Curaleaf Holdings Inc. (CSE: CURA) (OTCQX: CURLF) posted mixed results Monday as the company met revenue expectations, despite seeing lower operational margins and rising net losses.
The company reported its financial results for the second quarter ending Sept. 30, 2022.
For the key metric of total revenue, Curaleaf eked out past expectations and delivered $340 million during the period, beating the Yahoo Finance average analyst estimate for revenues of $338 million.
Revenue from retail sales totaled $260 million, a 3% uptick versus $252 million in the previous quarter. The company attributed the growth in retail revenue to sales in New Jersey, as well as nearly 30 new store openings across several states in the past year.
The company also attributed some of the sustained growth to the addition of new wholesale partner accounts, product launches, and the expansion of cultivation and production facilities.
Curaleaf also reported a second-quarter net loss of $54.7 million compared with a net loss of $28.2 million in the second quarter.
“The fundamentals of our business remain solid, our early advantage in Europe is taking shape, and we are preparing for the year ahead by looking closely at operational efficiencies and optimizing our current assets,” said Boris Jordan, founder and executive chairman of Curaleaf.
Wholesale revenue fell 6% again to $79 million versus $84 million during the same time last year. The decline during the quarter was largely due to Curaleaf’s “continued rationalization of the company’s wholesale business in lower-margin states,” such as in California and Colorado, it said.
Still, Jordan said that he believes cannabis to be “a multiyear, double-digit growth industry with many long-term catalysts that will drive increased consumer adoption, and Curaleaf is at the center of it all.”
“We are acutely aware of the economic conditions our customers are navigating,” Jordan told investors on Monday. “As such, we are taking appropriate actions to ensure we continue driving growth and margin expansion next year, irrespective of the economic climate.”

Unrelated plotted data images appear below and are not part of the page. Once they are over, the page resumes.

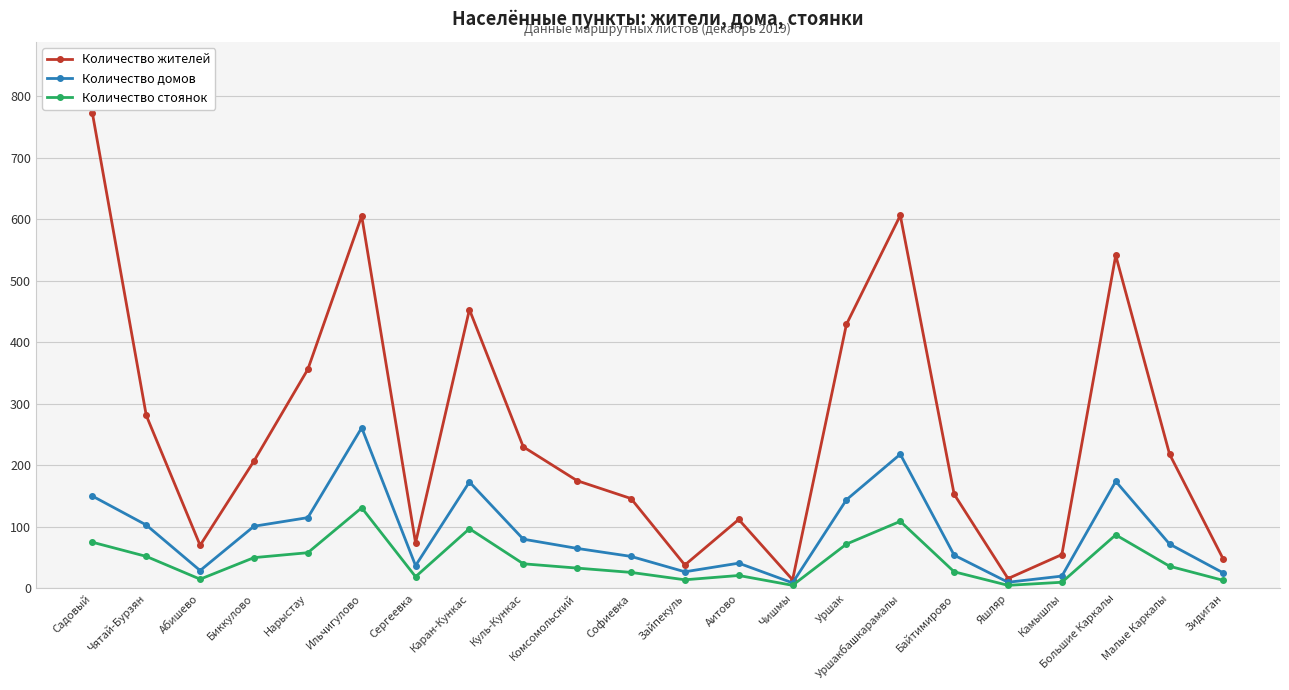

What is the label of the 9th point from the left?

Куль-Кункас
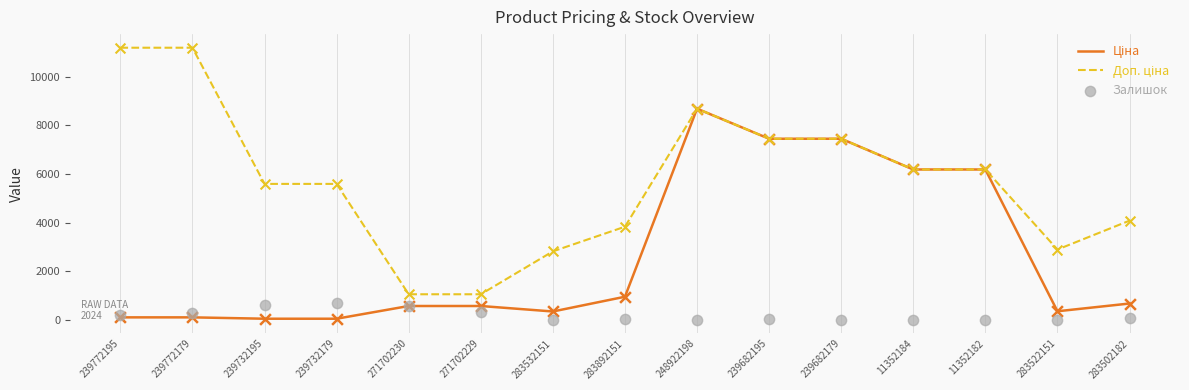

What are all the series names shown in the legend?

Ціна, Доп. ціна, Залишок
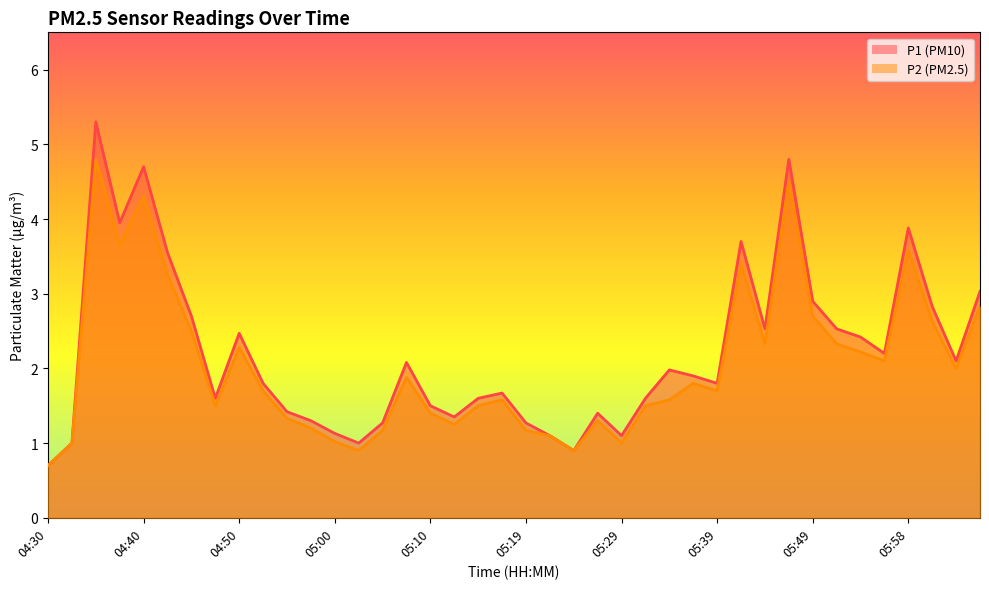

How many data points in P1 are less than 1?

2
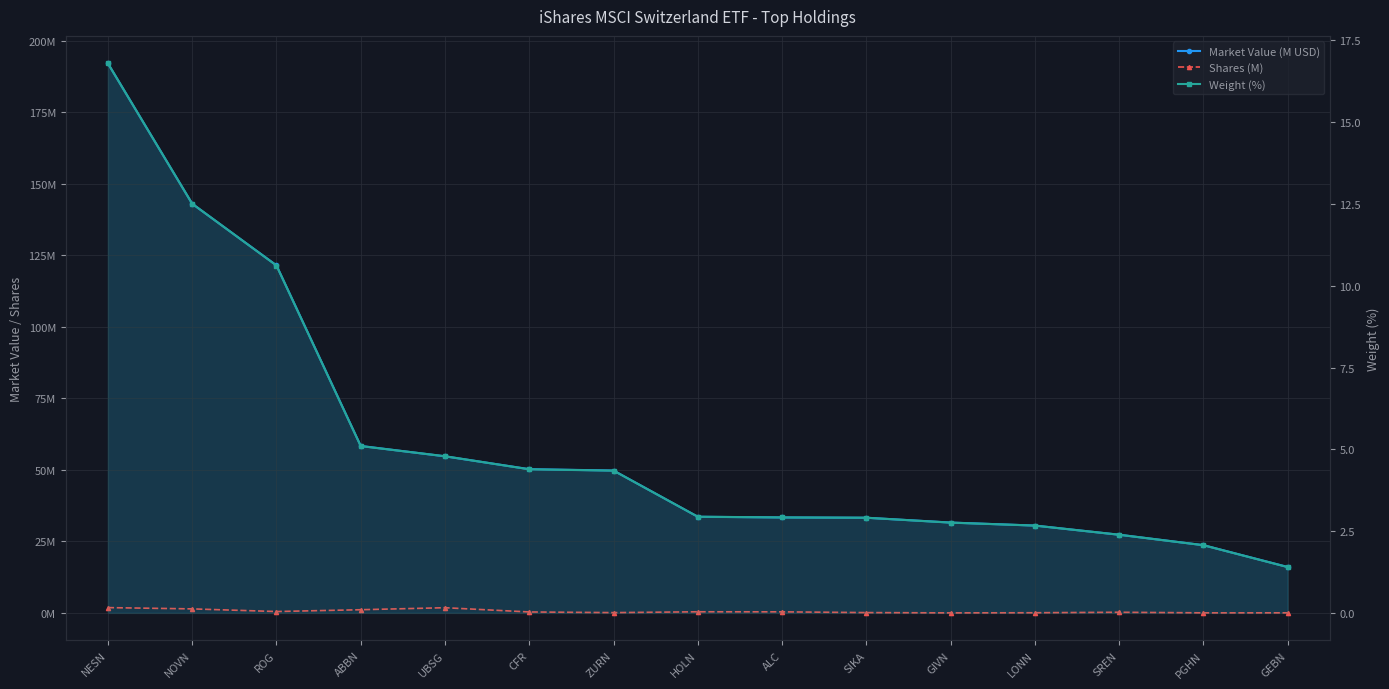

Reading left to right, what are all the values shown in this chart?

Market Value (M USD): NESN=192.0	NOVN=143.0	ROG=121.5	ABBN=58.3	UBSG=54.7	CFR=50.2	ZURN=49.8	HOLN=33.6	ALC=33.4	SIKA=33.3	GIVN=31.6	LONN=30.5	SREN=27.3	PGHN=23.7	GEBN=16.0
Shares (M): NESN=1.8	NOVN=1.4	ROG=0.5	ABBN=1.1	UBSG=1.8	CFR=0.3	ZURN=0.1	HOLN=0.4	ALC=0.4	SIKA=0.1	GIVN=0.0	LONN=0.1	SREN=0.2	PGHN=0.0	GEBN=0.0
Weight (%): NESN=16.8	NOVN=12.5	ROG=10.6	ABBN=5.1	UBSG=4.8	CFR=4.4	ZURN=4.3	HOLN=2.9	ALC=2.9	SIKA=2.9	GIVN=2.8	LONN=2.7	SREN=2.4	PGHN=2.1	GEBN=1.4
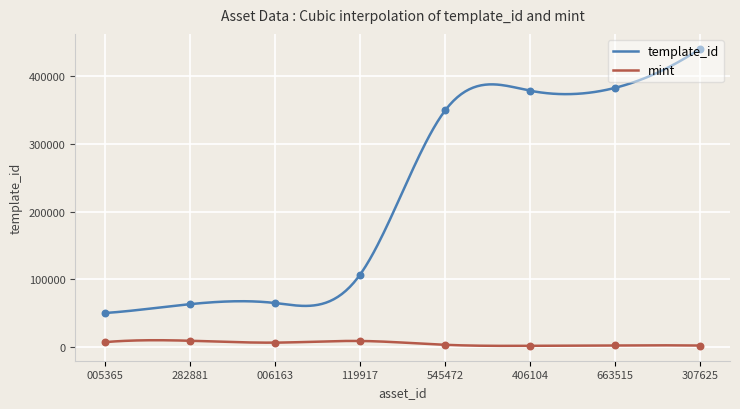

What is the minimum value for template_id?

49849.0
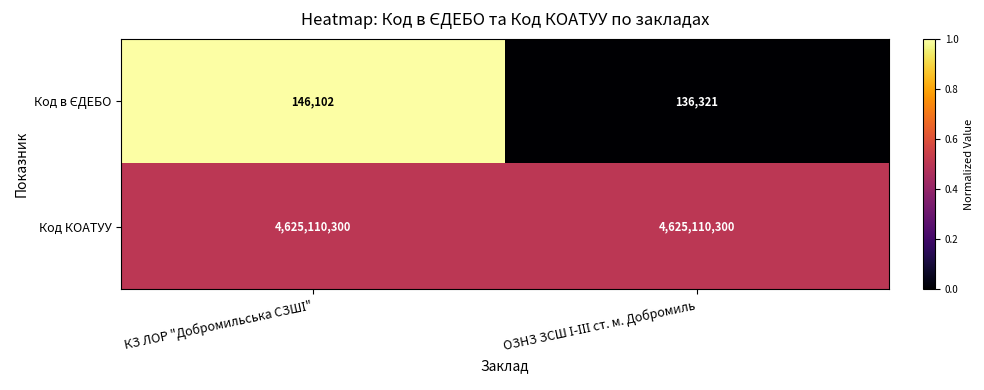

Which series has the largest total across all categories?

Код КОАТУУ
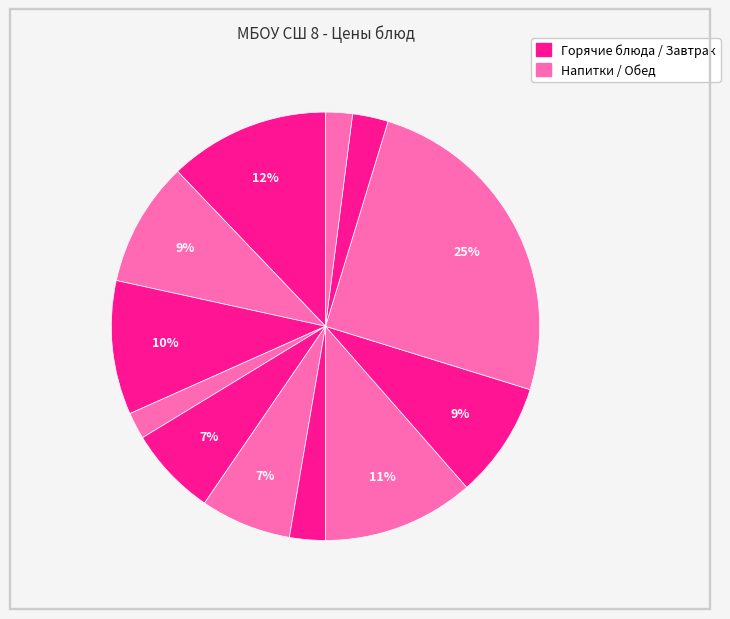

To the nearest percent, what is the average slice percentage?

8%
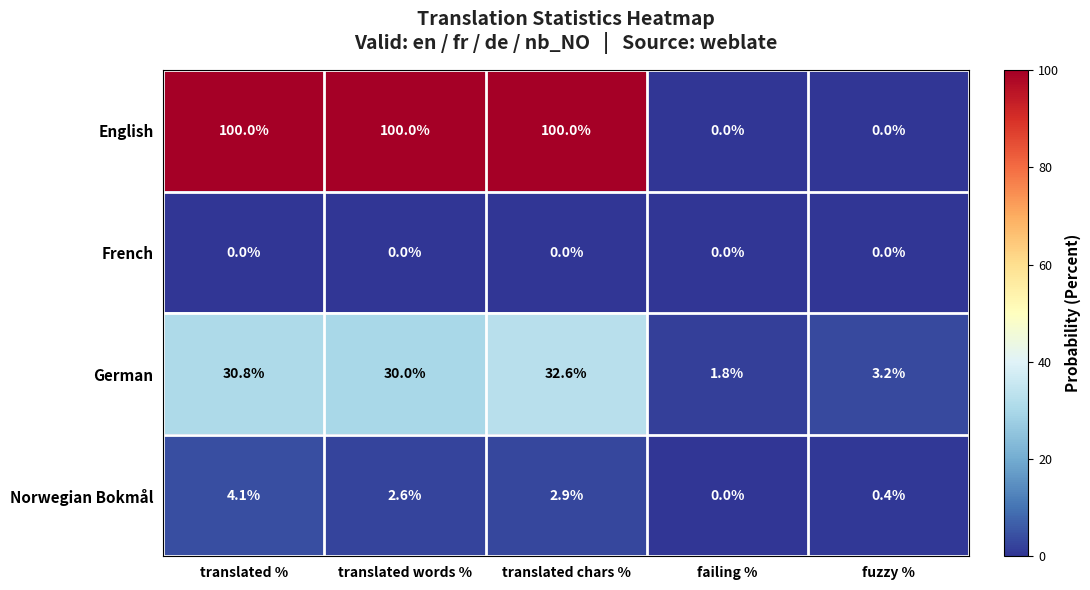

At which category is the sum across all series the highest?

translated chars %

Gross profit on cannabis sales was $165 million for the quarter, down 6% versus $175 million last quarter. Gross profit margin reached 48.5% versus 51.9% in the second quarter. This downtick largely resulted from the rise in vertically integrated products sold in its dispensaries and the mix of revenue from higher margin states, the company said.
Earnings per share was (7 cents), versus analysts’ estimates of a loss of four cents per share.
Adjusted EBITDA fell to $84 million in the third quarter, down 2% versus $86 in the previous quarter, but still an increase of 18% since the same time last year.
The company generated $60 million in operating cash flow during the quarter, ending with $198 million in cash on the balance sheet.
“Despite continued economic pressures all around us, cannabis is proving to be a resilient category as traffic trends continue to increase in our dispensaries even as many of our consumers seek greater value options,” Curaleaf CEO Matt Darin said on a call with investors.
Darin added, “We are comfortably transitioning from the asset accumulation phase to the asset optimization phase in our evolution. Importantly, we are at this juncture by choice, not market force.”